Current Affairs
Monkey's Revenage
29 April, 2018
(Sudanow photo archive)
KHARTOUM (Sudanow) - A middle-aged woman from a village in Central Darfur was able to free her husband from the jaws of a vengeful monkey that attacked him while working on his farm.
The woman heard the cries of her husband from her home in the village that lies at a long distance from where the man was working. Feeling the danger, the woman ran fast, often stumbling on the ground, until she reached the place to find her husband tightly holding the jaws of a monkey with both hands. The monkey was inserting its head between the man’s legs continuously biting his thighs and legs, heavy blood running down from his body. Noticing an axe lying nearby, the woman took it and pounded the monkey’s backbone until she broke it. Then she started to hit the beast on the head until it died.

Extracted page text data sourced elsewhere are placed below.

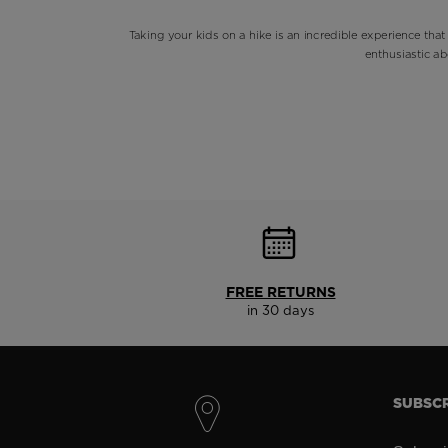
Taking your kids on a hike is an incredible experience that
enthusiastic ab
FREE RETURNS
in 30 days
SUBSCR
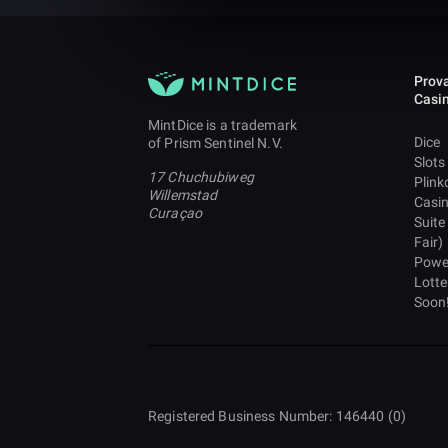
Prova
Casi
MintDice is a trademark
Dice
of Prism Sentinel N.V.
Slots
17 Chuchubiweg
Plink
Willemstad
Casi
Curaçao
Suite
Fair)
Powe
Lotte
Soon
Registered Business Number: 146440 (0)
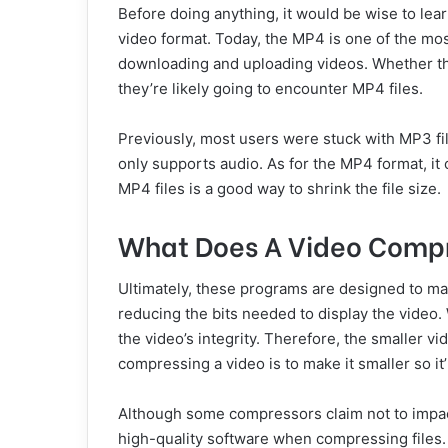
Before doing anything, it would be wise to lea
video format. Today, the MP4 is one of the mo
downloading and uploading videos. Whether th
they’re likely going to encounter MP4 files.
Previously, most users were stuck with MP3 fi
only supports audio. As for the MP4 format, i
MP4 files is a good way to shrink the file size.
What Does A Video Comp
Ultimately, these programs are designed to make 
reducing the bits needed to display the video. 
the video’s integrity. Therefore, the smaller v
compressing a video is to make it smaller so it’
Although some compressors claim not to impact 
high-quality software when compressing files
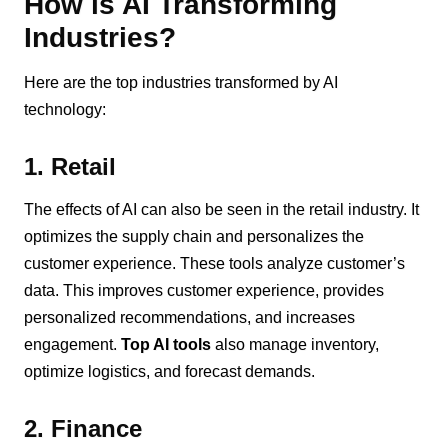
How is AI Transforming
Industries?
Here are the top industries transformed by AI
technology:
1. Retail
The effects of AI can also be seen in the retail industry. It
optimizes the supply chain and personalizes the
customer experience. These tools analyze customer’s
data. This improves customer experience, provides
personalized recommendations, and increases
engagement.
Top AI tools
also manage inventory,
optimize logistics, and forecast demands.
2. Finance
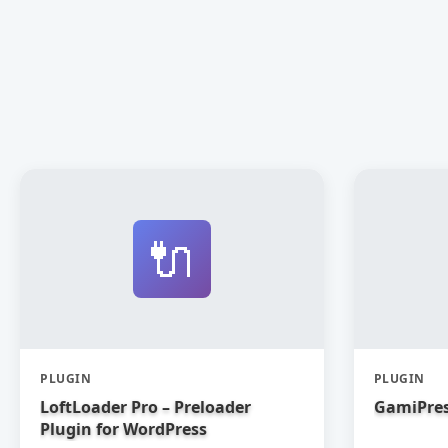
🔌
PLUGIN
PLUGIN
LoftLoader Pro – Preloader
GamiPres
Plugin for WordPress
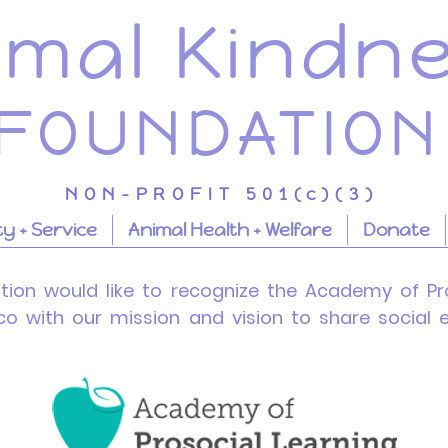
imal Kindn
FOUNDATION
NON-PROFIT 501(c)(3)
 + Service
Animal Health + Welfare
Donate
tion
would like to recognize the Academy of Pro
ico with our mission and vision to share socia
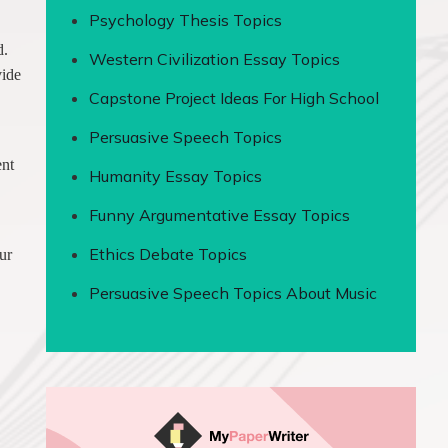
Psychology Thesis Topics
d.
Western Civilization Essay Topics
vide
Capstone Project Ideas For High School
Persuasive Speech Topics
ent
Humanity Essay Topics
Funny Argumentative Essay Topics
Ethics Debate Topics
ur
Persuasive Speech Topics About Music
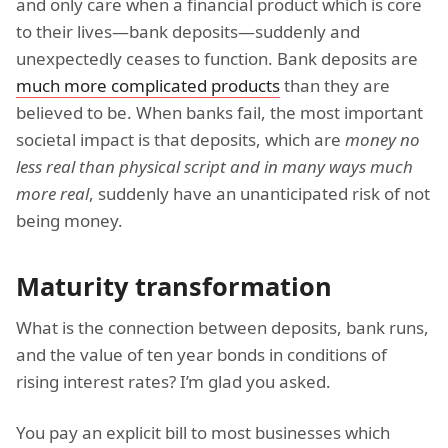
and only care when a financial product which is core
to their lives—bank deposits—suddenly and
unexpectedly ceases to function. Bank deposits are
much more complicated products
than they are
believed to be. When banks fail, the most important
societal impact is that deposits, which are
money no
less real than physical script and in many ways much
more real
, suddenly have an unanticipated risk of not
being money.
Maturity transformation
What is the connection between deposits, bank runs,
and the value of ten year bonds in conditions of
rising interest rates? I’m glad you asked.
You pay an explicit bill to most businesses which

Shocked by the heavy blood running down from her husband’s wounds, the woman started to cry for help at the top of her voice. Hearing her cries, the villagers ran to the place, put the man on a small angaraib (local bed) and carried him to the main road, hoping to take him on a passing vehicle to the hospital of the town of Zalenji, some 450 kilometers from the village. It was almost sunset and darkness was about to shroud the place. Luckily, a medical team that was surveying the area for elephantiasis passed by. The team members mistook the crowd of villagers waving for help for an ambush by a group of gangsters or armed rebels that roamed the district and decided not to stop.
But the head team, Dr. Mohamed Osman Maysara, convinced the team members that could not be the case, given the bleeding man on the bed and the woman among the group. He argued that as a medical doctor he should not leave a suffering person to die without offering help. He immediately gave the man first aid to stop the bleeding, served him with dressings, antibiotics and intravenous solutions and carried him with his wife and three companions to the Zalengi hospital. The doctors operated on him all night to repair his body.

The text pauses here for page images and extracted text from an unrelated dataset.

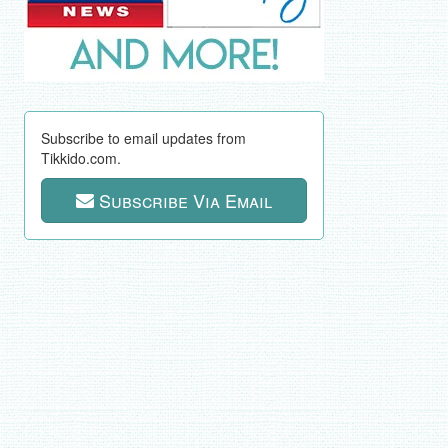
Subscribe to email updates from
Tikkido.com.
Subscribe Via Email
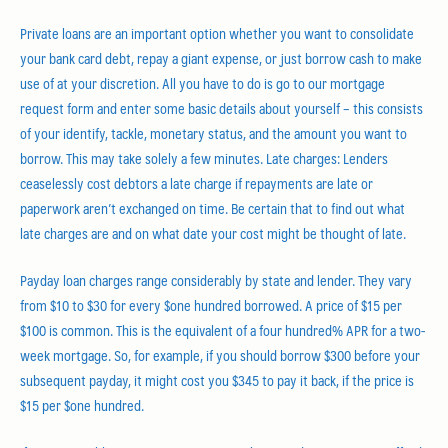
Private loans are an important option whether you want to consolidate
your bank card debt, repay a giant expense, or just borrow cash to make
use of at your discretion. All you have to do is go to our mortgage
request form and enter some basic details about yourself – this consists
of your identify, tackle, monetary status, and the amount you want to
borrow. This may take solely a few minutes. Late charges: Lenders
ceaselessly cost debtors a late charge if repayments are late or
paperwork aren’t exchanged on time. Be certain that to find out what
late charges are and on what date your cost might be thought of late.
Payday loan charges range considerably by state and lender. They vary
from $10 to $30 for every $one hundred borrowed. A price of $15 per
$100 is common. This is the equivalent of a four hundred% APR for a two-
week mortgage. So, for example, if you should borrow $300 before your
subsequent payday, it might cost you $345 to pay it back, if the price is
$15 per $one hundred.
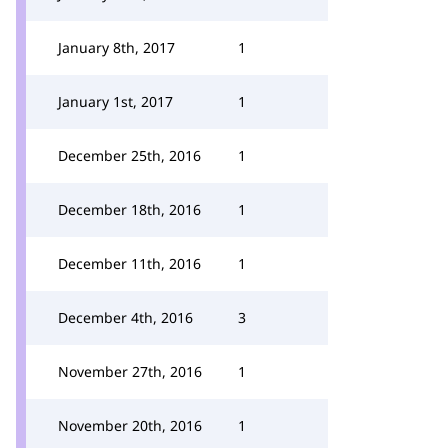
January 8th, 2017
1
January 1st, 2017
1
December 25th, 2016
1
December 18th, 2016
1
December 11th, 2016
1
December 4th, 2016
3
November 27th, 2016
1
November 20th, 2016
1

The woman said her husband owned a big farm within an agricultural scheme outside the village. The farmers used to sow the seeds before rainfall and wait for the downpours. Groups of monkeys used to turn the soil and devour the seeds.

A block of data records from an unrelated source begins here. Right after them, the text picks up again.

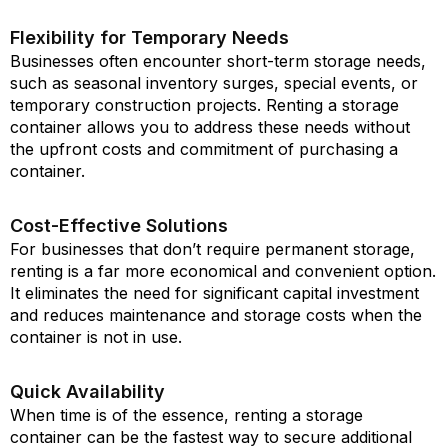
Flexibility for Temporary Needs
Businesses often encounter short-term storage needs,
such as seasonal inventory surges, special events, or
temporary construction projects. Renting a storage
container allows you to address these needs without
the upfront costs and commitment of purchasing a
container.
Cost-Effective Solutions
For businesses that don’t require permanent storage,
renting is a far more economical and convenient option.
It eliminates the need for significant capital investment
and reduces maintenance and storage costs when the
container is not in use.
Quick Availability
When time is of the essence, renting a storage
container can be the fastest way to secure additional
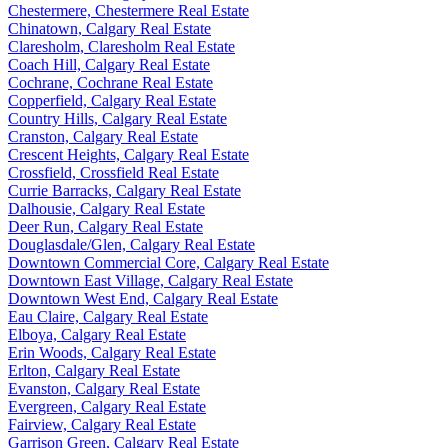
Chestermere, Chestermere Real Estate
Chinatown, Calgary Real Estate
Claresholm, Claresholm Real Estate
Coach Hill, Calgary Real Estate
Cochrane, Cochrane Real Estate
Copperfield, Calgary Real Estate
Country Hills, Calgary Real Estate
Cranston, Calgary Real Estate
Crescent Heights, Calgary Real Estate
Crossfield, Crossfield Real Estate
Currie Barracks, Calgary Real Estate
Dalhousie, Calgary Real Estate
Deer Run, Calgary Real Estate
Douglasdale/Glen, Calgary Real Estate
Downtown Commercial Core, Calgary Real Estate
Downtown East Village, Calgary Real Estate
Downtown West End, Calgary Real Estate
Eau Claire, Calgary Real Estate
Elboya, Calgary Real Estate
Erin Woods, Calgary Real Estate
Erlton, Calgary Real Estate
Evanston, Calgary Real Estate
Evergreen, Calgary Real Estate
Fairview, Calgary Real Estate
Garrison Green, Calgary Real Estate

One day the infuriated farmer chased the intruding beasts and managed to kill one of them, a small one, to the wailing of the rest of the herd. The monkeys attempted to attack the man, but nearby villagers chased them away. The herd leader, probably the father of the dead monkey, used to hover around the farm, watching the man for five long years until he found him alone on the day of the incident and attacked and took hold of him, if it were not for the courage of the woman.
The locals’ experience of some species of monkeys, as also scientifically approved, is that of unforgiving animals that would never forget an enemy for tens of years.